*** Opening Exercise input ***

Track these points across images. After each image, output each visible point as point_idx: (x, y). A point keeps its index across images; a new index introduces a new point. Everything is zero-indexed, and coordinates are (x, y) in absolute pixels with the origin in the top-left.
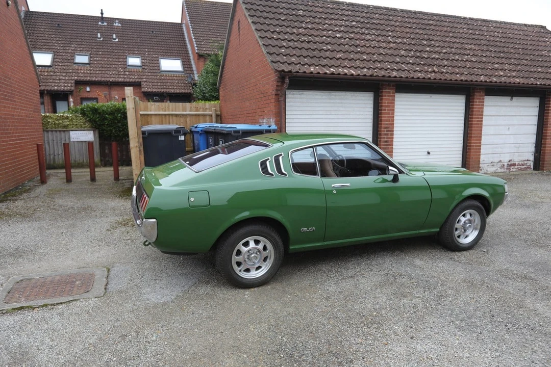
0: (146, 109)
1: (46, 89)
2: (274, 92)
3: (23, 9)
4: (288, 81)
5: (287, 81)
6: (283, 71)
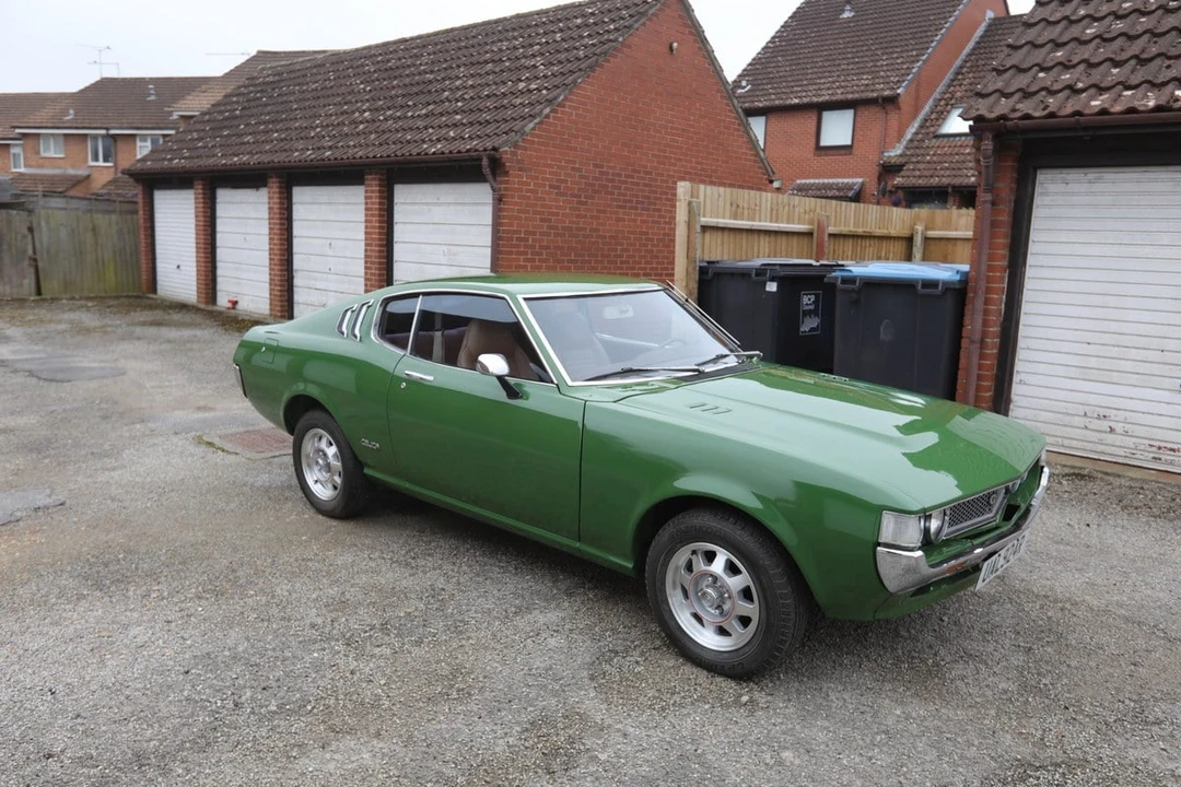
0: (948, 225)
1: (952, 183)
3: (990, 14)
5: (987, 145)
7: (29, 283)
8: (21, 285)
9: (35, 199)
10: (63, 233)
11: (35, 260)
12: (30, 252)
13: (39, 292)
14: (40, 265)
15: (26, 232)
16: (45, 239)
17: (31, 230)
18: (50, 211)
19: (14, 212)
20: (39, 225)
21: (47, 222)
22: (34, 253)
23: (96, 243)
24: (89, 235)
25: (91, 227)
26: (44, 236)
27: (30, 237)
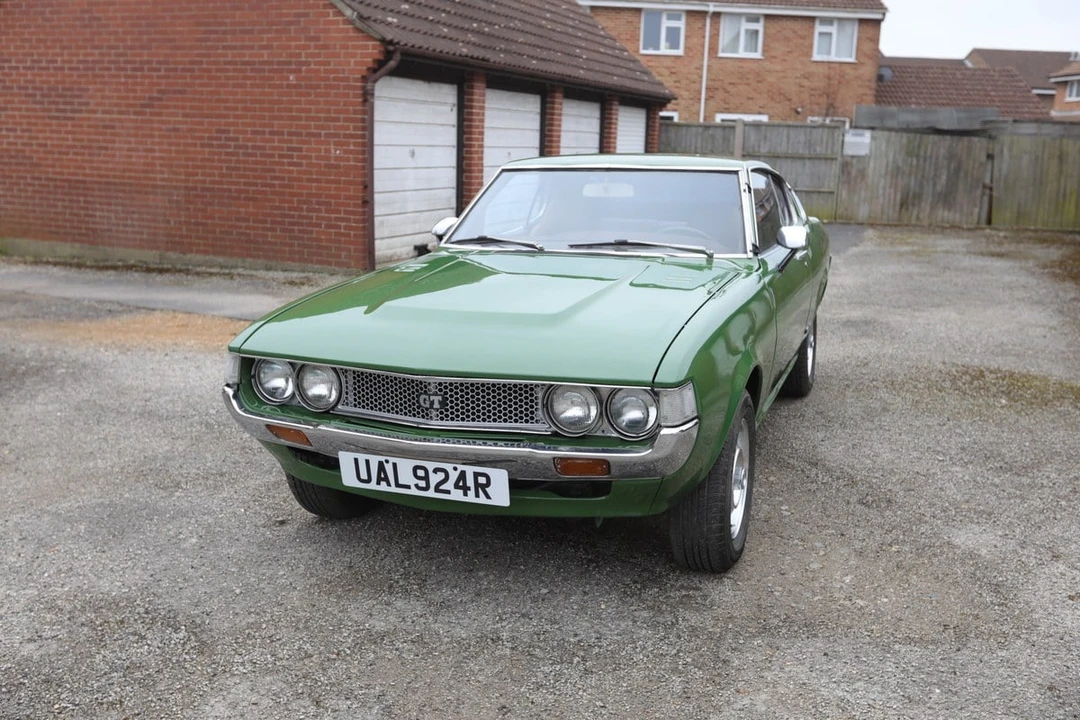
7: (978, 212)
8: (972, 214)
9: (1004, 125)
10: (1025, 160)
11: (991, 189)
12: (987, 181)
13: (989, 222)
14: (995, 194)
15: (983, 158)
16: (1005, 167)
17: (990, 157)
18: (1015, 138)
19: (976, 139)
20: (1002, 151)
21: (1010, 150)
22: (992, 181)
23: (1061, 172)
24: (1055, 161)
25: (1058, 153)
26: (1004, 164)
27: (989, 167)
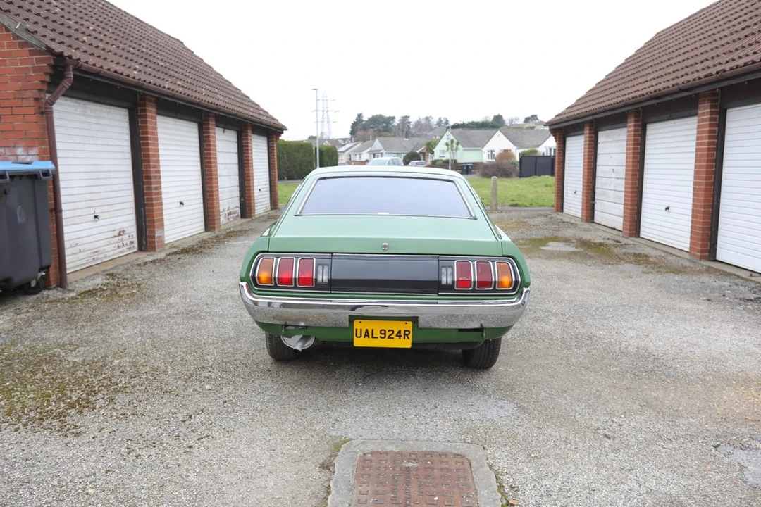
2: (34, 93)
4: (72, 76)
5: (71, 74)
6: (61, 55)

*** Closing Exercise input ***

_Required work_.
Write out each line again, exactly as it appears above, except for any picture.

_The answer_.
Track these points across images. After each image, output each visible point as point_idx: (x, y). A point keeps its index across images; a new index introduces a new point. Everything is zero-indexed, and coordinates are (x, y) in absolute pixels with the origin in the top-left.
0: (146, 109)
1: (46, 89)
2: (274, 92)
3: (23, 9)
4: (288, 81)
5: (287, 81)
6: (283, 71)
0: (948, 225)
1: (952, 183)
3: (990, 14)
5: (987, 145)
7: (29, 283)
8: (21, 285)
9: (35, 199)
10: (63, 233)
11: (35, 260)
12: (30, 252)
13: (39, 292)
14: (40, 265)
15: (26, 232)
16: (45, 239)
17: (31, 230)
18: (50, 211)
19: (14, 212)
20: (39, 225)
21: (47, 222)
22: (34, 253)
23: (96, 243)
24: (89, 235)
25: (91, 227)
26: (44, 236)
27: (30, 237)
7: (978, 212)
8: (972, 214)
9: (1004, 125)
10: (1025, 160)
11: (991, 189)
12: (987, 181)
13: (989, 222)
14: (995, 194)
15: (983, 158)
16: (1005, 167)
17: (990, 157)
18: (1015, 138)
19: (976, 139)
20: (1002, 151)
21: (1010, 150)
22: (992, 181)
23: (1061, 172)
24: (1055, 161)
25: (1058, 153)
26: (1004, 164)
27: (989, 167)
2: (34, 93)
4: (72, 76)
5: (71, 74)
6: (61, 55)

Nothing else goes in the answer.